◆ **YOUR INSTRUCTIONS**: Start at the first record below and retype through the last, exactly.

◆ **DATASET EXCERPTS**:
__________________________________________________

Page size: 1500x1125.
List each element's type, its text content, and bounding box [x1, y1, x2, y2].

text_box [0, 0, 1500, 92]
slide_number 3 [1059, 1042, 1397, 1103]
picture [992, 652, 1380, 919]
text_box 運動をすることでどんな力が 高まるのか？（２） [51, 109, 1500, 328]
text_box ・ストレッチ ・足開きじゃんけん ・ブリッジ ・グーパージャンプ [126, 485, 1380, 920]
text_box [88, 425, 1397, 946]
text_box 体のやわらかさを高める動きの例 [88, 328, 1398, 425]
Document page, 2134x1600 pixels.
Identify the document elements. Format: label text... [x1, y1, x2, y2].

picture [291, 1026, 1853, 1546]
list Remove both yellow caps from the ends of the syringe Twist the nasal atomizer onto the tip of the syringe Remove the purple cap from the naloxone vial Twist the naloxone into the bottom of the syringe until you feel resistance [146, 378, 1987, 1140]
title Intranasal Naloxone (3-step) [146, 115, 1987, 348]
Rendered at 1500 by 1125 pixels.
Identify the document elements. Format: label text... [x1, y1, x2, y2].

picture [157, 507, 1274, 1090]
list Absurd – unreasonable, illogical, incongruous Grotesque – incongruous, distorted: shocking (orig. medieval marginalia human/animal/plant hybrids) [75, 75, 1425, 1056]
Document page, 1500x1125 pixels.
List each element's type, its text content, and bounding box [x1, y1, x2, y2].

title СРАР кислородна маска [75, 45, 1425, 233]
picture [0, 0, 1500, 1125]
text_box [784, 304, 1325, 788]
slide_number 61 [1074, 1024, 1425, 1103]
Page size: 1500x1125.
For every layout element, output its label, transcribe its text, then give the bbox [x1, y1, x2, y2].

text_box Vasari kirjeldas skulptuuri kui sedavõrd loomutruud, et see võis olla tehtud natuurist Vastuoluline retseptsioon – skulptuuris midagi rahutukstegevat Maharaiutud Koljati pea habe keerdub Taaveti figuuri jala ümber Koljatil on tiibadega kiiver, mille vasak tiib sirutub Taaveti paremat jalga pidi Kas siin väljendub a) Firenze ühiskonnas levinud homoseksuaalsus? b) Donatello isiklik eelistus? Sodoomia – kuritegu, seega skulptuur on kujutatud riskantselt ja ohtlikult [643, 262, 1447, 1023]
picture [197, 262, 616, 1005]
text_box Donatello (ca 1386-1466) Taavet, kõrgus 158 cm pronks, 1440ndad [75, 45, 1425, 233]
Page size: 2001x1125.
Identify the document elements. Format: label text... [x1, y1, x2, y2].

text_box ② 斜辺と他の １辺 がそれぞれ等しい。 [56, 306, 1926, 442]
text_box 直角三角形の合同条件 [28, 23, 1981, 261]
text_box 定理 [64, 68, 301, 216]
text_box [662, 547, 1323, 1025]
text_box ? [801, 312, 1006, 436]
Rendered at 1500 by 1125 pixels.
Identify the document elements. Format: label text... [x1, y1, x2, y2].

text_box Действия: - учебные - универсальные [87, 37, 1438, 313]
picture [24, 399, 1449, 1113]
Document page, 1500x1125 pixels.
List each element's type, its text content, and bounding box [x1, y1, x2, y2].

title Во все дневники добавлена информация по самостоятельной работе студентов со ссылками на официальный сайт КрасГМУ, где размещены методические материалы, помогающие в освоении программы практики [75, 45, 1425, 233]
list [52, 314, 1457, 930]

__________________________________________________

◆ **RESULT OF THIS TASK**:
Page size: 1500x1125.
List each element's type, its text content, and bounding box [x1, y1, x2, y2].

text_box [0, 0, 1500, 92]
slide_number 3 [1059, 1042, 1397, 1103]
picture [992, 652, 1380, 919]
text_box 運動をすることでどんな力が 高まるのか？（２） [51, 109, 1500, 328]
text_box ・ストレッチ ・足開きじゃんけん ・ブリッジ ・グーパージャンプ [126, 485, 1380, 920]
text_box [88, 425, 1397, 946]
text_box 体のやわらかさを高める動きの例 [88, 328, 1398, 425]
Document page, 2134x1600 pixels.
Identify the document elements. Format: label text... [x1, y1, x2, y2].

picture [291, 1026, 1853, 1546]
list Remove both yellow caps from the ends of the syringe Twist the nasal atomizer onto the tip of the syringe Remove the purple cap from the naloxone vial Twist the naloxone into the bottom of the syringe until you feel resistance [146, 378, 1987, 1140]
title Intranasal Naloxone (3-step) [146, 115, 1987, 348]
Rendered at 1500 by 1125 pixels.
Identify the document elements. Format: label text... [x1, y1, x2, y2].

picture [157, 507, 1274, 1090]
list Absurd – unreasonable, illogical, incongruous Grotesque – incongruous, distorted: shocking (orig. medieval marginalia human/animal/plant hybrids) [75, 75, 1425, 1056]
Document page, 1500x1125 pixels.
List each element's type, its text content, and bounding box [x1, y1, x2, y2].

title СРАР кислородна маска [75, 45, 1425, 233]
picture [0, 0, 1500, 1125]
text_box [784, 304, 1325, 788]
slide_number 61 [1074, 1024, 1425, 1103]
Page size: 1500x1125.
For every layout element, output its label, transcribe its text, then give the bbox [x1, y1, x2, y2].

text_box Vasari kirjeldas skulptuuri kui sedavõrd loomutruud, et see võis olla tehtud natuurist Vastuoluline retseptsioon – skulptuuris midagi rahutukstegevat Maharaiutud Koljati pea habe keerdub Taaveti figuuri jala ümber Koljatil on tiibadega kiiver, mille vasak tiib sirutub Taaveti paremat jalga pidi Kas siin väljendub a) Firenze ühiskonnas levinud homoseksuaalsus? b) Donatello isiklik eelistus? Sodoomia – kuritegu, seega skulptuur on kujutatud riskantselt ja ohtlikult [643, 262, 1447, 1023]
picture [197, 262, 616, 1005]
text_box Donatello (ca 1386-1466) Taavet, kõrgus 158 cm pronks, 1440ndad [75, 45, 1425, 233]
Page size: 2001x1125.
Identify the document elements. Format: label text... [x1, y1, x2, y2].

text_box ② 斜辺と他の １辺 がそれぞれ等しい。 [56, 306, 1926, 442]
text_box 直角三角形の合同条件 [28, 23, 1981, 261]
text_box 定理 [64, 68, 301, 216]
text_box [662, 547, 1323, 1025]
text_box ? [801, 312, 1006, 436]
Rendered at 1500 by 1125 pixels.
Identify the document elements. Format: label text... [x1, y1, x2, y2].

text_box Действия: - учебные - универсальные [87, 37, 1438, 313]
picture [24, 399, 1449, 1113]
Document page, 1500x1125 pixels.
List each element's type, its text content, and bounding box [x1, y1, x2, y2].

title Во все дневники добавлена информация по самостоятельной работе студентов со ссылками на официальный сайт КрасГМУ, где размещены методические материалы, помогающие в освоении программы практики [75, 45, 1425, 233]
list [52, 314, 1457, 930]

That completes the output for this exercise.